**Directions:**
Only those lines in the data below from the line containing "right eye: (422, 45)" through the line containing "left eye: (215, 58)", both included, should be restated word for word.

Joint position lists
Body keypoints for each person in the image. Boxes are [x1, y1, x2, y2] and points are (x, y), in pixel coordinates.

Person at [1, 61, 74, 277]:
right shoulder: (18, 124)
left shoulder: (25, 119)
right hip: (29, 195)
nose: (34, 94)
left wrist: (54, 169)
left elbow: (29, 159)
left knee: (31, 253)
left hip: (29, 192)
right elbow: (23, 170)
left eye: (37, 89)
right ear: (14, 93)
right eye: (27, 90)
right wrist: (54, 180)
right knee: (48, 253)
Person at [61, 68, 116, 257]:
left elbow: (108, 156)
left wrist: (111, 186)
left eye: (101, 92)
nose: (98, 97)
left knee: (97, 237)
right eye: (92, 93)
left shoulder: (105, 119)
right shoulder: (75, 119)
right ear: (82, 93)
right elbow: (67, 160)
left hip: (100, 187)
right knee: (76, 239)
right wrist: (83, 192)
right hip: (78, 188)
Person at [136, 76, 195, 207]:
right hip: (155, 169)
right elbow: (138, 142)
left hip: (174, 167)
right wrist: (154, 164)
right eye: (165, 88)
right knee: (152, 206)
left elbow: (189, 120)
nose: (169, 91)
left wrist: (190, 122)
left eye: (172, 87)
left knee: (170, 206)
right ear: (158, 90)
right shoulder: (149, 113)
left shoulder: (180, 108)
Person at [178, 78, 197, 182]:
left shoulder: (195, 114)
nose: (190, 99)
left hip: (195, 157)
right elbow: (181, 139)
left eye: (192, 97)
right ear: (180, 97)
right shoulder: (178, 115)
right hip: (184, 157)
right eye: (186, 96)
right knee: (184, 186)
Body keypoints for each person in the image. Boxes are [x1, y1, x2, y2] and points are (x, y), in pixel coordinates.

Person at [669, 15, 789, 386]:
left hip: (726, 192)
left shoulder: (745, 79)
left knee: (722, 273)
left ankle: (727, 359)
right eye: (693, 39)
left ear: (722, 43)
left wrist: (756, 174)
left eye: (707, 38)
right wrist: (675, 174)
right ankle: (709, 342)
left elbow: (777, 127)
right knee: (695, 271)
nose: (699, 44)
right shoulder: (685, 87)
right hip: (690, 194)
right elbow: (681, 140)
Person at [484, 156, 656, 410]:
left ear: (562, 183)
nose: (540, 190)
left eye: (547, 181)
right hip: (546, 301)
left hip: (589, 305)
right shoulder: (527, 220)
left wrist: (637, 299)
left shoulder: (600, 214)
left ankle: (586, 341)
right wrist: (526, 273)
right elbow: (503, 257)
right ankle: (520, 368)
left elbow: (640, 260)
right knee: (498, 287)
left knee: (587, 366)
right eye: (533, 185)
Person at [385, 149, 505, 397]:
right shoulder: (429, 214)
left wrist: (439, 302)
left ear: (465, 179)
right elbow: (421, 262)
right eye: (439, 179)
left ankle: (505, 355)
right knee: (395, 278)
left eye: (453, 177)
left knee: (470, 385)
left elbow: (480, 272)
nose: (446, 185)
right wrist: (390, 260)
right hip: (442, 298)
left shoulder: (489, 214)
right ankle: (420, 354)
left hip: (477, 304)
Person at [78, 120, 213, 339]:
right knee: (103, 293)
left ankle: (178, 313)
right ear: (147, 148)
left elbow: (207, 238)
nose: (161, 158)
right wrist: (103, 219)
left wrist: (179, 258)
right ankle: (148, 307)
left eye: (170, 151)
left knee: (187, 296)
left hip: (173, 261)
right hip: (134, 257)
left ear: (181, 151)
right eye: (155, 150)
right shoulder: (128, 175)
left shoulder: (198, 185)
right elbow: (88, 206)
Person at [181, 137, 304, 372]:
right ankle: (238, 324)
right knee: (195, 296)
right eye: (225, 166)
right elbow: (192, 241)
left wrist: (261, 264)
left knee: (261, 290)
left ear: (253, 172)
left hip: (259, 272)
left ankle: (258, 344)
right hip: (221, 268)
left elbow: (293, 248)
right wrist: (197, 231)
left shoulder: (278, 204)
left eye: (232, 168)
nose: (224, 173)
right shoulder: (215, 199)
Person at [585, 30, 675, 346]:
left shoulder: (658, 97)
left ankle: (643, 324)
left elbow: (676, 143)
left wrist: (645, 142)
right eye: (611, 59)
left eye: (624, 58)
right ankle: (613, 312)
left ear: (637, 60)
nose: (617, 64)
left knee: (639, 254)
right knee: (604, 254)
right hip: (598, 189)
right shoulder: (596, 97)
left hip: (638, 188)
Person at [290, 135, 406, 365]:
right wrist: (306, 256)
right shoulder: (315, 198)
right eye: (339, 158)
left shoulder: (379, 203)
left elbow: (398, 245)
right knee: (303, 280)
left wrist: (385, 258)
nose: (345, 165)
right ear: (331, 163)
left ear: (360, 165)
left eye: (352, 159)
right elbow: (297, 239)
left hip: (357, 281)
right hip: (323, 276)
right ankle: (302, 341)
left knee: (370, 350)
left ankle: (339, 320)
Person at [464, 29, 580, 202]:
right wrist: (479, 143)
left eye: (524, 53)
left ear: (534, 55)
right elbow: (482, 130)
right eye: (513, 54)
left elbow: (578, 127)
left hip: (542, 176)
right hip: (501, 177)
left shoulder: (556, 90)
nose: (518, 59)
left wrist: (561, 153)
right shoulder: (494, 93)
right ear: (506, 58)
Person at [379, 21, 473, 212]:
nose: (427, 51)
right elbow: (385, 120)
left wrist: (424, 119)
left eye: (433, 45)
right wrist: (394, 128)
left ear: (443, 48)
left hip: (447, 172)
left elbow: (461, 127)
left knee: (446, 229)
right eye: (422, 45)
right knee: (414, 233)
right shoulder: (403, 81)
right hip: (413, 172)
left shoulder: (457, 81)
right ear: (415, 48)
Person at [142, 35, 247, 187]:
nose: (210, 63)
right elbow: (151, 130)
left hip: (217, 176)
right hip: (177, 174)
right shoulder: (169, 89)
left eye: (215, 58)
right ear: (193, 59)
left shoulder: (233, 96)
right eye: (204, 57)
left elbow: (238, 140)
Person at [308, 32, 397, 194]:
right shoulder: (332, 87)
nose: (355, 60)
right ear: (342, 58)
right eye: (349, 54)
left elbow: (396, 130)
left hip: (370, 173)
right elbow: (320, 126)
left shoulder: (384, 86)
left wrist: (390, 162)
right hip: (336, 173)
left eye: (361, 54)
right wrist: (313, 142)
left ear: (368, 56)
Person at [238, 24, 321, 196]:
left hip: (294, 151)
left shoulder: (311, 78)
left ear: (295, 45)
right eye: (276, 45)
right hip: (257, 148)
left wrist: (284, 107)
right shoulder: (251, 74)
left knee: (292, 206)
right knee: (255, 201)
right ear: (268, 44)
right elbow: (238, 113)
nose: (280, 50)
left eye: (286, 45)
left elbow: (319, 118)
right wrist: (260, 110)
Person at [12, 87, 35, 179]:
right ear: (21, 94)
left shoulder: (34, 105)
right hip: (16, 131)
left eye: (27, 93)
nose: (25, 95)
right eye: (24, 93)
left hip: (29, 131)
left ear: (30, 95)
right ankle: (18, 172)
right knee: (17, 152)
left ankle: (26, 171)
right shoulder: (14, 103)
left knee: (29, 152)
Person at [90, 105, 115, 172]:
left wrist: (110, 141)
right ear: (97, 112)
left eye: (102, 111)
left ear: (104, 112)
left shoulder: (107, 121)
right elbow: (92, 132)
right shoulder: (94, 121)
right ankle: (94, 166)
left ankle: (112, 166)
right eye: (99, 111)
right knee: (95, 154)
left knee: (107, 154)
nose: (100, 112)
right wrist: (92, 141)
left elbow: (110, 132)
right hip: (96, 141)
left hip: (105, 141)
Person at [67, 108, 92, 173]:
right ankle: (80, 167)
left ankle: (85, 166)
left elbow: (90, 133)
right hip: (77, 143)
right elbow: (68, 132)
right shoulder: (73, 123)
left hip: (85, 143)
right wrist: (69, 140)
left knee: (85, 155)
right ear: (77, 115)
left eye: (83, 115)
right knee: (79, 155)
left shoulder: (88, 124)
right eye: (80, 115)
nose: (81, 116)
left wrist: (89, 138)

**Response to this task:**
right eye: (422, 45)
right knee: (414, 233)
right shoulder: (403, 81)
right hip: (413, 172)
left shoulder: (457, 81)
right ear: (415, 48)
Person at [142, 35, 247, 187]:
nose: (210, 63)
right elbow: (151, 130)
left hip: (217, 176)
right hip: (177, 174)
right shoulder: (169, 89)
left eye: (215, 58)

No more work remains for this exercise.